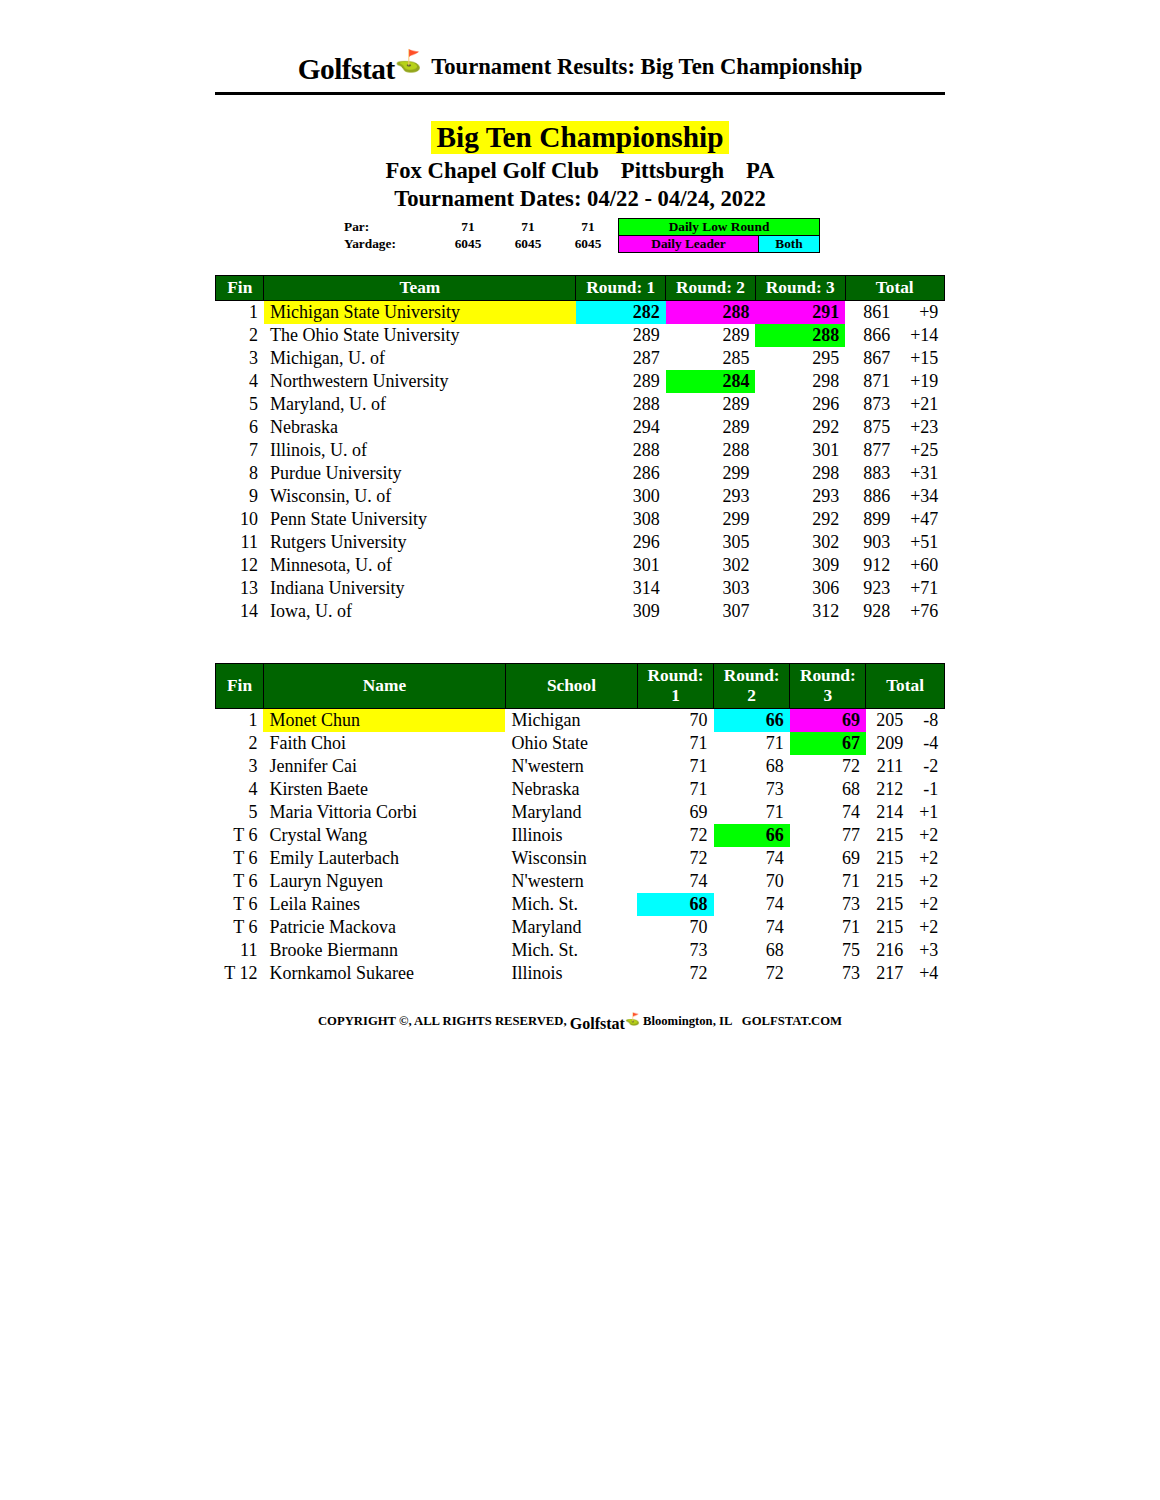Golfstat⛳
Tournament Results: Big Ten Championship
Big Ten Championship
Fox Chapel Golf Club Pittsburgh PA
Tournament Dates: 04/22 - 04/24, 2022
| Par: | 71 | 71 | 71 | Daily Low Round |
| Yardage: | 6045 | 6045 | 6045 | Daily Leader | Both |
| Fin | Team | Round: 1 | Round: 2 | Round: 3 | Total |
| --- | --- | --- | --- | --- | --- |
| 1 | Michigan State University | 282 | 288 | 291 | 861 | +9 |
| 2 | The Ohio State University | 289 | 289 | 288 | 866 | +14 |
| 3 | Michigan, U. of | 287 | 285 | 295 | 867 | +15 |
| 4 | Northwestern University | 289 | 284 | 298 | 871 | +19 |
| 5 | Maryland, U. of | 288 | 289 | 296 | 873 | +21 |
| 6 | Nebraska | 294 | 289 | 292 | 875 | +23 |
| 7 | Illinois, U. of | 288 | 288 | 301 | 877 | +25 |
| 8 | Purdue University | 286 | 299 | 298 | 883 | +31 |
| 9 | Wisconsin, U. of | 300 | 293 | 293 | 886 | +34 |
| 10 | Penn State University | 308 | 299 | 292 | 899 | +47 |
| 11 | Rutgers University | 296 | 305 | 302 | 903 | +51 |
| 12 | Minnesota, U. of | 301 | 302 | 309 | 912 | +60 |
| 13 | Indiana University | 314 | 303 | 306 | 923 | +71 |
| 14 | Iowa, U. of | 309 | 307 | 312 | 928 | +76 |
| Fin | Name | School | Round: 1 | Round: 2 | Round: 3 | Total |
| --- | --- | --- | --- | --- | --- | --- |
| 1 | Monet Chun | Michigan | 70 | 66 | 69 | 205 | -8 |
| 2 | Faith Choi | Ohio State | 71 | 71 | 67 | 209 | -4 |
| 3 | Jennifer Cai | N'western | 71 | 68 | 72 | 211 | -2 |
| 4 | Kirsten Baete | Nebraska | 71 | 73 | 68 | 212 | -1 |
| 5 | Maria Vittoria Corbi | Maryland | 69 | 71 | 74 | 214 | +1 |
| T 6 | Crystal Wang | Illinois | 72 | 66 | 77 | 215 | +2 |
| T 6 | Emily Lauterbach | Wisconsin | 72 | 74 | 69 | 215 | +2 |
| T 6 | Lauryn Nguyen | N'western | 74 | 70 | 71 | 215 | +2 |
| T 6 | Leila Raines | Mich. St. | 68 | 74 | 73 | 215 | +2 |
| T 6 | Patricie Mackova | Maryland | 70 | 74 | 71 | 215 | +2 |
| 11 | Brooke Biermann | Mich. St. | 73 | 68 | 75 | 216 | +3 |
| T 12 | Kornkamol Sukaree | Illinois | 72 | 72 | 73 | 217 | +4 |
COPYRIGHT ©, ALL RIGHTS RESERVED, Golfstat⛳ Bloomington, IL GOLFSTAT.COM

Instructions to follow:
Your task is to restate, word for word, only those lines above that fall between the line holding "871 | +19 |" and the line holding "883 | +31 |", inclusive.

Response area:
| 4 | Northwestern University | 289 | 284 | 298 | 871 | +19 |
| 5 | Maryland, U. of | 288 | 289 | 296 | 873 | +21 |
| 6 | Nebraska | 294 | 289 | 292 | 875 | +23 |
| 7 | Illinois, U. of | 288 | 288 | 301 | 877 | +25 |
| 8 | Purdue University | 286 | 299 | 298 | 883 | +31 |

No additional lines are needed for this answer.